Pour Poutine, la plus grande question à l’avenir sera de savoir s’il peut adapter son économie à un isolement à long terme. D’autres économies qui ont été confrontées à une mainmise similaire, comme celle de l’Iran, l’ont fait, et Moscou peut faire fonctionner ses banques pendant longtemps grâce aux subventions générées par l’énergie si elles deviennent techniquement insolvables ; La Russie, contrairement à l’Iran, n’a pas été confrontée à un étranglement quasi total de ses exportations d’énergie. Mais le refus des importations occidentales de biens de consommation et de matériaux et pièces de production, ainsi que les tensions croissantes sur les finances russes finiront par nuire gravement à l’économie. Et si le chômage monte en flèche, cela pourrait présenter à Poutine un problème auquel il n’a pas encore été confronté : la survie au pouvoir.
« Jusqu’à présent, le gouvernement continue de soutenir et de payer certains de ces travailleurs », a déclaré Fishman, l’ancien expert du département d’État. « Mais combien de temps peuvent-ils garder ça?
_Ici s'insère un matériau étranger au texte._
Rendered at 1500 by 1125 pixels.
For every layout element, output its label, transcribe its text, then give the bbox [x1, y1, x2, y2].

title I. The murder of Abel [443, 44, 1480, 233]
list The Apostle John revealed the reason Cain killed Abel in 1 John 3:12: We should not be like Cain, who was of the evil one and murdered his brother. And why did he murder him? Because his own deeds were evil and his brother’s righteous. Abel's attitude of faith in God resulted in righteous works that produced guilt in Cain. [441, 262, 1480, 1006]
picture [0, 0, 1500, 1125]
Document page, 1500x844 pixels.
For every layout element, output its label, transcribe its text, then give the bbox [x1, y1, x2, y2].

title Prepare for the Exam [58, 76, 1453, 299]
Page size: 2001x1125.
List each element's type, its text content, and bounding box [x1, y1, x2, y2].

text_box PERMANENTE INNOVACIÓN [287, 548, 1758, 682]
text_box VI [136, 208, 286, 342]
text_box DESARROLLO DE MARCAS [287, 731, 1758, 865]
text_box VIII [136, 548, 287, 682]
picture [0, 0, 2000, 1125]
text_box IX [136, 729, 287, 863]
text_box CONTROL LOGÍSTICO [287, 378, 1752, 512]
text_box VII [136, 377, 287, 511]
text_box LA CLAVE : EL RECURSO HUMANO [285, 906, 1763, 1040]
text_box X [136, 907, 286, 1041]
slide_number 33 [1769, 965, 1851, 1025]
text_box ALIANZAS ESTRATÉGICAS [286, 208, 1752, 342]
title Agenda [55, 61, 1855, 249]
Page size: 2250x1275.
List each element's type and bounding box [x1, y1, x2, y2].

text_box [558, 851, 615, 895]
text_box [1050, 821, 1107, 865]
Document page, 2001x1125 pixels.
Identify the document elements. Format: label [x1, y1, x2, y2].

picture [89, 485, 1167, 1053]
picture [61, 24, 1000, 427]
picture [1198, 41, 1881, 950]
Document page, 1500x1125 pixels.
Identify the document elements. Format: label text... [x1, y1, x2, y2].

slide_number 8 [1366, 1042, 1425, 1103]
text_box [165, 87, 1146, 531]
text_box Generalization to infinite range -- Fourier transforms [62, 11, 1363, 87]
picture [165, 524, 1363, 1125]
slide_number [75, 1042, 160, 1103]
Je pense que vous allez voir des vagues de chômage dans le reste de 2022 presque indépendamment de ce qui se passera ensuite sur les sanctions. »
En fait le problème est réellement extrêmement important, car la partie cachée intéressante est que les sanctions font plus mal que ce qu’en dit la Russie et qu’elles deviennent un levier pour mettre fin à la guerre à un moment donné…
En conclusion, la fachosphère est bien embêtée parce que les sanctions contre la Russie marchent.